Python: PyCon 2005 random thoughts

Some people have asked me to provide some comments on PyCon 2005. Here is an informal collection of impressions and opinions. I won't cover the Web topics because I've already done that.

Alex Martelli's talks are a joy. I especially liked his talk on 'Descriptors, Decorators, Metaclasses: Python's "Black Magic"'. I just wish he had more time. 25 minutes is simply not enough time to understand the subjects he is trying to convey unless you already understand them.

PyPy is definitely not what I thought it was. Apparently, it's about type inference. I thought it was an attempt to rewrite the front-end of the Python interpreter in Python so that the front-end could be shared among all the versions of Python. If this were the cases, the front-end could be distributed as .pyc's, and all the versions of Python would only need to write VM's to interpret the .pyc's. :-/

wxPython is a pain to use. PythonCard is a wrapper around wxPython that makes it a joy to use. PythonCard is obviously not as mature as a lot of widget toolkits, as I can see obvious deficiencies (e.g. more sophisticated layout strategies). However, it is quite impressive.

Schevo is interesting. It's a GUI for object databases.

"Dabo, the 3-tier Database Application Framework" is a database-neutral, GUI-neutral RDBMS GUI. The author complained about wxPython a lot. The author mentioned that 80% of his effort was spent working around wxPython. I asked why he didn't use PythonCard. He said he wanted to remain GUI neutral. The whole thing looked like a bit of a waste of time :-/

Durus is a trimmed down version of Zope's object database. Having seen Schevo, I can see that object databases can make a certain set of database problems a bit simpler to solve.

Soap box warning:
However, I just don't see why people have to spend so much time trying to solve problems that were already solved in the 70's. Why does everyone hate SQL? I think SQL's the best thing to happen to computer science in the last 30 years! Here are things that RDBMS's do that object databases have a hard time with (although some do succeed with some of these points):
  • Cluster.
  • Atomic transactions that work even if the power chord is pulled at an inopportune moment.
  • Query extremely large data sets without transmitting all of the data to the client.
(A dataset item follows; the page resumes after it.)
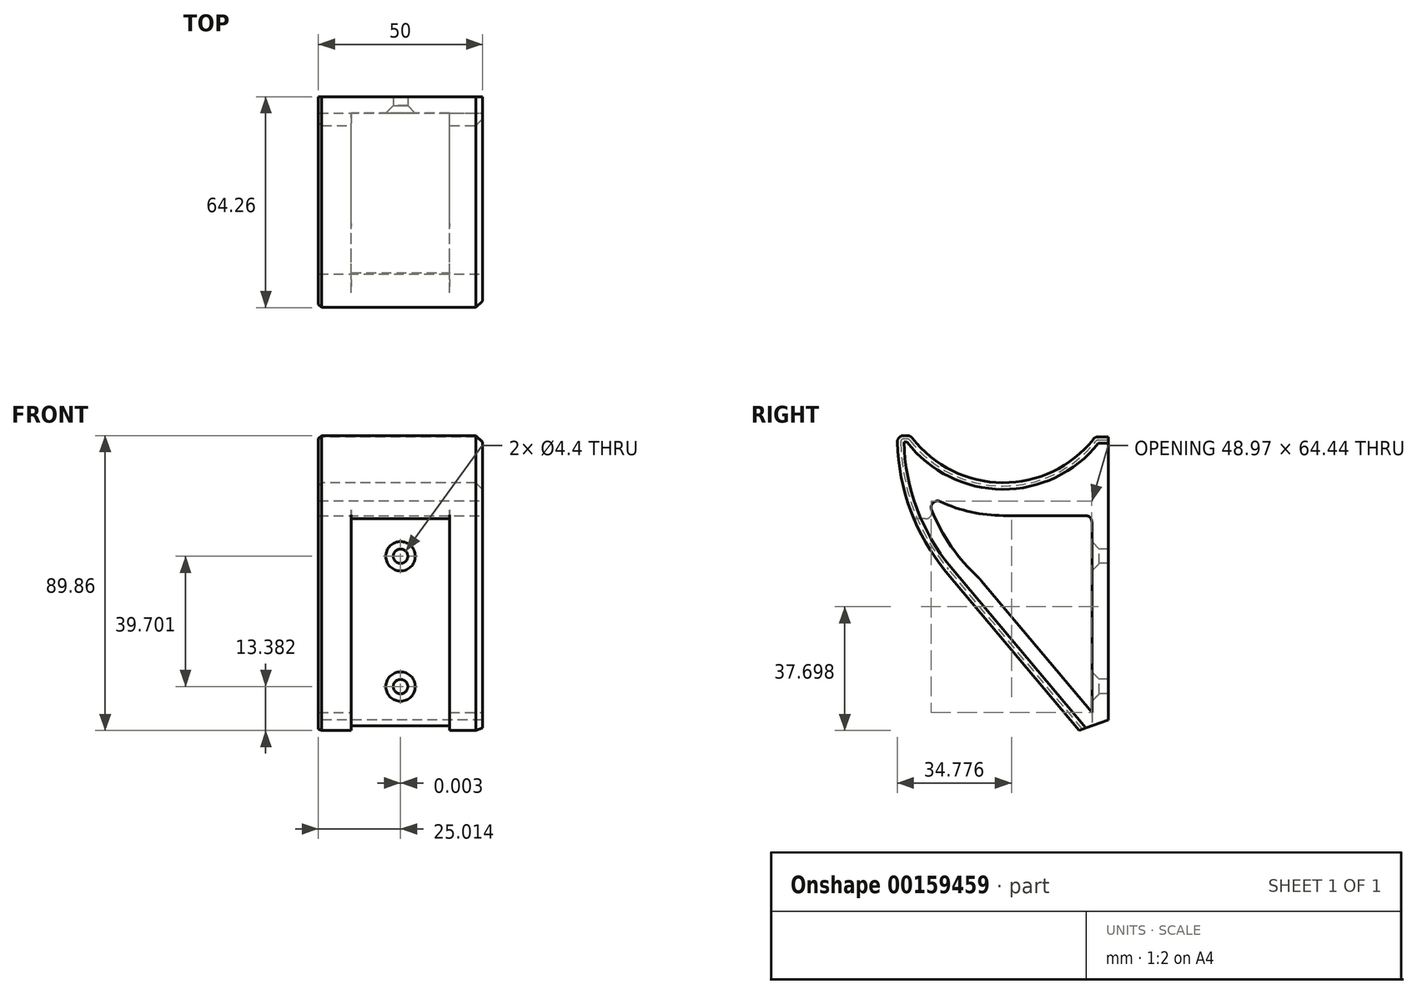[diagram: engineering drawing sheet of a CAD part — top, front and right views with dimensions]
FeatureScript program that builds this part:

Furthermore, the RDBMS can execute the query one hard drive block at a time without trying to bring the whole table into memory.
  • View the data in ways it wasn't meant to be viewed, i.e. do joins on arbitrary fields.
Concerning iterators and generators, I took away these two points:
  1. Anytime the loop logic gets complicated, write a generator so that the loop logic can be reused.
  2. Use the itertools module. It's blazingly fast and convenient.
"Sequential Code in an Event-Driven World" was basically "generators are cool."

"Python for Series 60" was impressive. I want one, but Sprint doesn't have them. Bang for buck, it's hard to beat Symbian phones.